Lapisan yang terdapat diatas fotosfer disebut atmosfer Matahari. atmosfer ini sebagian besar terdiri dari gas hidrogen. Atmosfer matahari tersusun atas dua lapisan, lapisan bawah atau paling dekat dengan fotosfer disebut kromosfer atau bola warna. Lapisan atas atau sebelah luar disebut korona atau mahkota. Lapisan kromosfer menjulang 12,000 km diatas fotosfer, memiliki ketebalan kira-kira 2,400 km, dan suhu pada bagian atasnya lebih dari 10,000 K.
Ada dua alasan mengapa kita dibumi tidak bisa melihat kromosfer dan korona, yaitu:
1. intesitas sinar yang dipanacarkan kromosfer dan korona tidak sekuat yang dipancarkan fotosfer, sehingga cahaya yang menyilaukan dari fotosfer merintangi kita untuk melihat keduanya.

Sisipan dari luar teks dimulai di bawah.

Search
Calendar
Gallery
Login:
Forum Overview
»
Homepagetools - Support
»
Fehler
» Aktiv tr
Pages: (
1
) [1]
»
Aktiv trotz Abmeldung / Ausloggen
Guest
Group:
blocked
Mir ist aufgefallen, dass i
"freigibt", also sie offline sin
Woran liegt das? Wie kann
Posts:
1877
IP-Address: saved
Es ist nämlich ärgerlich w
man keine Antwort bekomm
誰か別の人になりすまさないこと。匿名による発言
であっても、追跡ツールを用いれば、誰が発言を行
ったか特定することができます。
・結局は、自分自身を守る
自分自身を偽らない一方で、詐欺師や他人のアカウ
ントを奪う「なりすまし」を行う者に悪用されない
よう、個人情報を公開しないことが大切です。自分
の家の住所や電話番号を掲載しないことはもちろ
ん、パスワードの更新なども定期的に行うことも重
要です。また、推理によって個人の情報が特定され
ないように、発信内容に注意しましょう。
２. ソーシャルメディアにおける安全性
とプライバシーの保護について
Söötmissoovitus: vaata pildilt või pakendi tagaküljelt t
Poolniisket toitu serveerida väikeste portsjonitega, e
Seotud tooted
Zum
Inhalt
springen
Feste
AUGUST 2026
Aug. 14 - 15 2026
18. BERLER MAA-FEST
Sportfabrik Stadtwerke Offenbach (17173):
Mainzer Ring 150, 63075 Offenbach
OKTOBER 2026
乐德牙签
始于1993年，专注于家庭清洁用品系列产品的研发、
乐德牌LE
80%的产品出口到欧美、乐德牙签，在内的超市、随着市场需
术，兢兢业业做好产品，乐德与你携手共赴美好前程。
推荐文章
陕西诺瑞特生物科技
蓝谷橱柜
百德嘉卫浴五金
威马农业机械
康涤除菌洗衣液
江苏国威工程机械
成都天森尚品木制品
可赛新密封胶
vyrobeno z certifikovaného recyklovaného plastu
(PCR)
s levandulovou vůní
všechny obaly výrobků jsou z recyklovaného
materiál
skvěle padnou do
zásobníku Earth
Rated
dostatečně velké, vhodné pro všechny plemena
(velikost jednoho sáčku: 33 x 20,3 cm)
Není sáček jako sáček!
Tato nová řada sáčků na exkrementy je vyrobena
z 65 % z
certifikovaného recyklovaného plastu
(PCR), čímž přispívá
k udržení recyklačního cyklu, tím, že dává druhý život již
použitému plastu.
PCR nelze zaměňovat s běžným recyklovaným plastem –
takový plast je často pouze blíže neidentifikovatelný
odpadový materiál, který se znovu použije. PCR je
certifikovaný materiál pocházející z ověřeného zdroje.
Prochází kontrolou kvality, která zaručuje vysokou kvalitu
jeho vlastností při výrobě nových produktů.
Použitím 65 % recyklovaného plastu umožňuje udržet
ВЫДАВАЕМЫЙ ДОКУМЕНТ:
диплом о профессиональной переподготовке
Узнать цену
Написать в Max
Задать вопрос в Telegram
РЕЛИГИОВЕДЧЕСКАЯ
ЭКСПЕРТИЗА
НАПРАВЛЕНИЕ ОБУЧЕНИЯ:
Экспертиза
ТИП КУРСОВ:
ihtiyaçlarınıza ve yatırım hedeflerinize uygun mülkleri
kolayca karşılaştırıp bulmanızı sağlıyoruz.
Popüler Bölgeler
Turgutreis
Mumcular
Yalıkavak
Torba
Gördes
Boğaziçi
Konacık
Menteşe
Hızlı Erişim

2. efek atmosfer bumi juga merintangi kita untuk melihat keduanya.
Akan tetapi, selama suatu gerhana matahari total, yaitu ketika bulan menutupi kromosfer, kita dapat melihat atmosfer matahari (kromosfer dan korona). Selama gerhana total berlangsung, fotosfer tertutup oleh bulan dan akan tampak dengan mata telanjang, suatu bentuk mahkota disebelah luar cincin yang bersinar merah(kromosfer). bentuk mahkota inilah yang disebut korona. Karena itu korona disebut juga “mahkota” matahari. Atau kita tidak usah menunggu gerhana matahari total tiba, karena kita dapat melihat atmosfer matahari dengan teleskop khusus yang disebut koronagraf (coronagraph), yang menghasilkan gerhana matahari total buatan (teleskop ini memiliki sebuah cakram hitam yang diletakan sedemikian sehingga menutupi cahaya dari fotosfer).